Hillary Clinton's supporters have had a notoriously difficult time identifying a single significant achievement during her tenure as secretary of state, but during her 45-minute speech on Saturday, Clinton tried to name a few. "I’ve stood up to adversaries like Putin and reinforced allies like Israel," Clinton said. "I was in the Situation Room on the day we got bin Laden."

The problem with that first sentence is that it's the opposite of being true: As secretary of state, Clinton stood up to Israel and reinforced Putin.

On Clinton's watch, the U.S. sought a " reset" with Russia and scrapped missile defense plans in Eastern Europe to appease Putin, who invaded Ukraine just a year after Clinton left the State Department.

Clinton's tenure was marked by new tensions with Israel.

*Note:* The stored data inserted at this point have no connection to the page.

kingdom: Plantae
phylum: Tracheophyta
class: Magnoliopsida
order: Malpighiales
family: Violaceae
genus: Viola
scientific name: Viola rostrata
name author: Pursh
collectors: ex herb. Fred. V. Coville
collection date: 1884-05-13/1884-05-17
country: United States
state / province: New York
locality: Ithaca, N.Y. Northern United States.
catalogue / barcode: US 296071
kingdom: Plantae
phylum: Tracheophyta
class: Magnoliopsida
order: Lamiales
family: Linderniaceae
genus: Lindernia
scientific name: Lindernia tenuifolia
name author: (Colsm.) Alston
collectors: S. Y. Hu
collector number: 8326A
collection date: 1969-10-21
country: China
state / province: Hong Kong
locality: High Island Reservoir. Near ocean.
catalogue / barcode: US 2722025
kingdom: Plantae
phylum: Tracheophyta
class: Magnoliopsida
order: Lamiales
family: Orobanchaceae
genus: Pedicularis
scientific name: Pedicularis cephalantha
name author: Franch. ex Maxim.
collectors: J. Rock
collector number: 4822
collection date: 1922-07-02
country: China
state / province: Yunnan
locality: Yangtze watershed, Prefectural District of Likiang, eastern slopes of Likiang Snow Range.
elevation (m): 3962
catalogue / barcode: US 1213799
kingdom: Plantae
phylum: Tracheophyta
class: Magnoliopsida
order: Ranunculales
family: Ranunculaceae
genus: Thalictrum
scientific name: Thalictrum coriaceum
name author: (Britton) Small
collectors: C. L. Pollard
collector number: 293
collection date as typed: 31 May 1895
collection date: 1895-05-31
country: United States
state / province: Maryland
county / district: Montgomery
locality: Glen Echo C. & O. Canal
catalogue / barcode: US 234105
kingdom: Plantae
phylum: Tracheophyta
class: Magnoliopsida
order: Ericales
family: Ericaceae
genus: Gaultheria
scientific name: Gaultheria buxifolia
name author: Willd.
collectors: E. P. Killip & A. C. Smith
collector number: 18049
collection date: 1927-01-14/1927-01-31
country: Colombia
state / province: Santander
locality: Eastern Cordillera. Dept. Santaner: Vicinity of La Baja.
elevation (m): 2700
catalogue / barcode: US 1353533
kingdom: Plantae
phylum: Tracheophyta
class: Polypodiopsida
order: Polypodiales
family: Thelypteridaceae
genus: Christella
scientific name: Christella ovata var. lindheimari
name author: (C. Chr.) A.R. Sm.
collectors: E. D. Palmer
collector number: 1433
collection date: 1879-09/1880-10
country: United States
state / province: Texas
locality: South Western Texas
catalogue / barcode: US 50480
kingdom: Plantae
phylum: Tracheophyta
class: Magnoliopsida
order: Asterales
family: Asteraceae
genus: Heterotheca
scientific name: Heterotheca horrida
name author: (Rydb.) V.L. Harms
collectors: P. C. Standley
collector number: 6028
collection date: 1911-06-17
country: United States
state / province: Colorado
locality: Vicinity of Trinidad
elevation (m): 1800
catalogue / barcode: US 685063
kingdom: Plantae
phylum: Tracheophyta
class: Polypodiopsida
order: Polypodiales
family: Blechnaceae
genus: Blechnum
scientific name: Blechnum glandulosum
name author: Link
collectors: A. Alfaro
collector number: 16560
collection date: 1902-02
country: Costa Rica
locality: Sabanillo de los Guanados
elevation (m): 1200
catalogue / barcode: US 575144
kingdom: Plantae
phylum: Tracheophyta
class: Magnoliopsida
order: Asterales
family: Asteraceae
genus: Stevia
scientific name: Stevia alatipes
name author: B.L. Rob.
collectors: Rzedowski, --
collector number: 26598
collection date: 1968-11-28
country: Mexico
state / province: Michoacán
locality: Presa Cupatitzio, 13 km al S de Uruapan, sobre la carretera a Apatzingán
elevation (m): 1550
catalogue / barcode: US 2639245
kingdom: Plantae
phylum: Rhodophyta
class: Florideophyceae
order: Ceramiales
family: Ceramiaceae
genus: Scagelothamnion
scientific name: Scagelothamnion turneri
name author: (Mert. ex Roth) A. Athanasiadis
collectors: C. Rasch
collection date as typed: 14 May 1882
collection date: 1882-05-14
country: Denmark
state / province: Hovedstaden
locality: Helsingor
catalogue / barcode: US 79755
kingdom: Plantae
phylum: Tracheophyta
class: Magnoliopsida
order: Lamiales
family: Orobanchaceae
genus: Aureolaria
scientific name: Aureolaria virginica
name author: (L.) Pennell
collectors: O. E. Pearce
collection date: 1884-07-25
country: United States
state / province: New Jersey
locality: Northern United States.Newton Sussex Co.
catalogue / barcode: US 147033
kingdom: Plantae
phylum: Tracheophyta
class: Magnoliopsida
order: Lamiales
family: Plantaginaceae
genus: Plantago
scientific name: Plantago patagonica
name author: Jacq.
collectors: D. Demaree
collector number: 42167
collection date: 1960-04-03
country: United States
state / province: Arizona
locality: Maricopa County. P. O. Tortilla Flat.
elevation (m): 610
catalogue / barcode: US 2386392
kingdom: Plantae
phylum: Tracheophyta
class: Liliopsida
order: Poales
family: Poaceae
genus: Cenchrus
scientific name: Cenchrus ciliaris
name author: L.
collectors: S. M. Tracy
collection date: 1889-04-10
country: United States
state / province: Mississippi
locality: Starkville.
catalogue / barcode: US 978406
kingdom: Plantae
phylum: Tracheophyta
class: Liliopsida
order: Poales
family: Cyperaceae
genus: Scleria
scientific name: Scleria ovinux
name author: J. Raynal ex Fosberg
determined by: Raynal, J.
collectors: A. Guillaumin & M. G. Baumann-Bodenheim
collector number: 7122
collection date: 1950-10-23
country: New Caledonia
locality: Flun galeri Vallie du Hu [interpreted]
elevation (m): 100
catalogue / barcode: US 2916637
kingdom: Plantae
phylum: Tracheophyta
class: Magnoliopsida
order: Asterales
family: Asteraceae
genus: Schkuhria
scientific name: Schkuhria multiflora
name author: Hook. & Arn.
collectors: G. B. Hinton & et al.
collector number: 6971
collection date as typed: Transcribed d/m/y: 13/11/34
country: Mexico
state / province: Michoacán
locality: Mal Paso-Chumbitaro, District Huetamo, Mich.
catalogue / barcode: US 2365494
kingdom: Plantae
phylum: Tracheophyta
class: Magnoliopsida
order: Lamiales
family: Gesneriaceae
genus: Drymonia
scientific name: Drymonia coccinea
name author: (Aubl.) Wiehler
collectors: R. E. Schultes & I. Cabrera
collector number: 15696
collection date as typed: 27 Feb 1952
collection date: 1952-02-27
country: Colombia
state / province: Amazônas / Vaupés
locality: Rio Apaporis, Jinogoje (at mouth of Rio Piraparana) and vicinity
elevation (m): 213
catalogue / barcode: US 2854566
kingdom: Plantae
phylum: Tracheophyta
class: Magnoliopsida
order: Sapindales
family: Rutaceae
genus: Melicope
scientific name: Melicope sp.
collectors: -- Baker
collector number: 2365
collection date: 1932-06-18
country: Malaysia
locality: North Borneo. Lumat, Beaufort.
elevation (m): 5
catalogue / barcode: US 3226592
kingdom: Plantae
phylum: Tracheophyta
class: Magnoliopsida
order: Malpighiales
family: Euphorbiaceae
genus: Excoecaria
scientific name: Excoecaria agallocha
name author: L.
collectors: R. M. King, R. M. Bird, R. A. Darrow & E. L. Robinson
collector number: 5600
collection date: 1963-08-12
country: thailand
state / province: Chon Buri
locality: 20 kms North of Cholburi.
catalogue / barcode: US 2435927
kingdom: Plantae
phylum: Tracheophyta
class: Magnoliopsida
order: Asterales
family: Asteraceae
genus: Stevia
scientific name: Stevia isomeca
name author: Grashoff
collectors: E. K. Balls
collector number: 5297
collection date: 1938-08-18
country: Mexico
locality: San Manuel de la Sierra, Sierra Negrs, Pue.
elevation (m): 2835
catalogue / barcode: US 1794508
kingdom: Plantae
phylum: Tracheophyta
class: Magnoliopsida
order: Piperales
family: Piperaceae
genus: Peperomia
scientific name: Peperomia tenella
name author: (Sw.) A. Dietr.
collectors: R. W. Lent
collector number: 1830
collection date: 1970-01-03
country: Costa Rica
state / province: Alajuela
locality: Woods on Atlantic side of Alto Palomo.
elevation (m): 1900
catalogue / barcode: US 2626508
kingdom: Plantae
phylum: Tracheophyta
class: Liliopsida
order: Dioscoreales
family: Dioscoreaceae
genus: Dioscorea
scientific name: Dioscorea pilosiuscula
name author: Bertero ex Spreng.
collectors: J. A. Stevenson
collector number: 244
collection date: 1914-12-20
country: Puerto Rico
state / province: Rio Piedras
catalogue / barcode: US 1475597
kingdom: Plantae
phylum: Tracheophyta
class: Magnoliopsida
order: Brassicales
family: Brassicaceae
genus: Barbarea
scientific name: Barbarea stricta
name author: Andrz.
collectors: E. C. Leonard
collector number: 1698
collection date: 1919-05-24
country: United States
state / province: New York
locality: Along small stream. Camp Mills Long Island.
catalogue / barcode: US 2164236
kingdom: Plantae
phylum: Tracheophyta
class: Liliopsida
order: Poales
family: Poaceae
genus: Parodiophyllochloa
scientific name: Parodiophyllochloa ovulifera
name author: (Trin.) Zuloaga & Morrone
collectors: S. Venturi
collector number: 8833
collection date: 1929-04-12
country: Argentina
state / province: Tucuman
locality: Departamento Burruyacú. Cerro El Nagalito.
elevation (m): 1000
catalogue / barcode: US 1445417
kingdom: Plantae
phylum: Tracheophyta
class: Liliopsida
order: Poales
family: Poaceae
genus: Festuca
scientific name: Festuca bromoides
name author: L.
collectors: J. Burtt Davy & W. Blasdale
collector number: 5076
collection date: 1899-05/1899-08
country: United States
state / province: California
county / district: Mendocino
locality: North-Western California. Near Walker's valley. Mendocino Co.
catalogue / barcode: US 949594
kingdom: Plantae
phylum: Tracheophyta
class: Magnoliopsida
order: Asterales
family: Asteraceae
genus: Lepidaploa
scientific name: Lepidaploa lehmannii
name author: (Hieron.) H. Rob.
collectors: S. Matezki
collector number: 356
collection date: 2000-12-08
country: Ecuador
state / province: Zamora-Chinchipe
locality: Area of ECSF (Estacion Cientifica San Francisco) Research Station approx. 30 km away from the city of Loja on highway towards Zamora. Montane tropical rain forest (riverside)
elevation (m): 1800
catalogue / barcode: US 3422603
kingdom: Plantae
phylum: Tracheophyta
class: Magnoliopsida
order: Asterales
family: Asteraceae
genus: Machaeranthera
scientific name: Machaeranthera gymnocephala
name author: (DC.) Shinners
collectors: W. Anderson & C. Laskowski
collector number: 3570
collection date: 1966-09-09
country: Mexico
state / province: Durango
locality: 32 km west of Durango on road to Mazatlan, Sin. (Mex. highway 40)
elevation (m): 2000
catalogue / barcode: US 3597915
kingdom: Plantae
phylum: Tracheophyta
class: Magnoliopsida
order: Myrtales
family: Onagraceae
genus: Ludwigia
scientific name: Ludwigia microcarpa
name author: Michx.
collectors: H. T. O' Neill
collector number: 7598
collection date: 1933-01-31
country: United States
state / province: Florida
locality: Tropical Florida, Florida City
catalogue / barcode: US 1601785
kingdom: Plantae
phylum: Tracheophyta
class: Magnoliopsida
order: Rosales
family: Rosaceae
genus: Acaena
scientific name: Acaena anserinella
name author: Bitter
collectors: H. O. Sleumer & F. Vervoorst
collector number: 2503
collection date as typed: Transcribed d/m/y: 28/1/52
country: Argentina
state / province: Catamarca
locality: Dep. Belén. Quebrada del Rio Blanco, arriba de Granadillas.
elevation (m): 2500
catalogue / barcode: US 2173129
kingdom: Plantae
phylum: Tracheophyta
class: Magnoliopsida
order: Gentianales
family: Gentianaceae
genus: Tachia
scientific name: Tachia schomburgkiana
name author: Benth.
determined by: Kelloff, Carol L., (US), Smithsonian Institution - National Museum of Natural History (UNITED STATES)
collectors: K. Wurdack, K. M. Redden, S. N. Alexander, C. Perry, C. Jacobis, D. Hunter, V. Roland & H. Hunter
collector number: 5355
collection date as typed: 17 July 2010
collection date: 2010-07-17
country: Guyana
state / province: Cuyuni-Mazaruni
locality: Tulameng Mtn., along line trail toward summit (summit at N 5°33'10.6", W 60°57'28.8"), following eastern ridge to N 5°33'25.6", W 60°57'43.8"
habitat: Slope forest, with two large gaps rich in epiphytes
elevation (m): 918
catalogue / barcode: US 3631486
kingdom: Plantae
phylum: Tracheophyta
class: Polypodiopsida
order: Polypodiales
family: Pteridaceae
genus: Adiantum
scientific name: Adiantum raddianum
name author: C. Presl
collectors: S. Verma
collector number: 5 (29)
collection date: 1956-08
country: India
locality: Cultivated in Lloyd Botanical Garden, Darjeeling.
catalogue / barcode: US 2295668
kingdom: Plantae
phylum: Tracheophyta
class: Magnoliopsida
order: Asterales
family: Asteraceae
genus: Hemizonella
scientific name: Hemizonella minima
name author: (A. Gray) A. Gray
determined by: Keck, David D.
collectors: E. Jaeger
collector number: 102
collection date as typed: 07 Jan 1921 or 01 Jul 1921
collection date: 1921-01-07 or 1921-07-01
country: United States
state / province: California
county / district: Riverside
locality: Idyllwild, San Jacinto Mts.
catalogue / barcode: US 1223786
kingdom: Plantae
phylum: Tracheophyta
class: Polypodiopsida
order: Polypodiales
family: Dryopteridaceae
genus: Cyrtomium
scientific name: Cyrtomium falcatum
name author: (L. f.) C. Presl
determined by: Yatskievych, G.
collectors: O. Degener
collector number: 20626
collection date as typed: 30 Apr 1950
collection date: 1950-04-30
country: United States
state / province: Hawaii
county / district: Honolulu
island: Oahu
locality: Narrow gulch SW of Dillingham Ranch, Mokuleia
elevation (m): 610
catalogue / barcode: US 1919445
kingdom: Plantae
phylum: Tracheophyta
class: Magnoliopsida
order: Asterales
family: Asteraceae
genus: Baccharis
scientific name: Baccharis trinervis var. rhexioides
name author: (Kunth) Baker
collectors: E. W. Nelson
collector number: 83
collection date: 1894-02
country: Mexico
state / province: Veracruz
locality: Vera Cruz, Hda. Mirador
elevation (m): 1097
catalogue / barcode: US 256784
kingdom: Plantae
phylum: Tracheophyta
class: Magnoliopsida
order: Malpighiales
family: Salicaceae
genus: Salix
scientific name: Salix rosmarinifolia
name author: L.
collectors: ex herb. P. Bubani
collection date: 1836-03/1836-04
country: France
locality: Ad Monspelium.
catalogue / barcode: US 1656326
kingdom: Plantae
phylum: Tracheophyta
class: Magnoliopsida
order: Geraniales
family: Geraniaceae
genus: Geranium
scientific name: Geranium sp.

As Noah Pollak pointed out, "Clinton took the lead in making indignant, confrontational public statements that were clearly intended to intimidate the Israelis and gratify the Palestinians."

After an ill-timed construction planning announcement by the Jerusalem municipality during Vice President Biden's visit to Israel in March 2010, Clinton made a now-infamous phone call to Netanyahu in which she berated and threatened the prime minister for 45 minutes, issued a list of demands he would have to meet to salvage the U.S.-Israel relationship, and then instructed the State Department press secretary to boast to the press of just how harshly she had treated Netanyahu. After the Clinton phone call, then-Israeli ambassador Michael Oren commented that relations between the two countries had hit their lowest ebb in 35 years.

Clinton's claim that she was sitting in the Situation Room the day Navy SEALs killed Osama bin Laden is true enough. But how is that anything to brag about?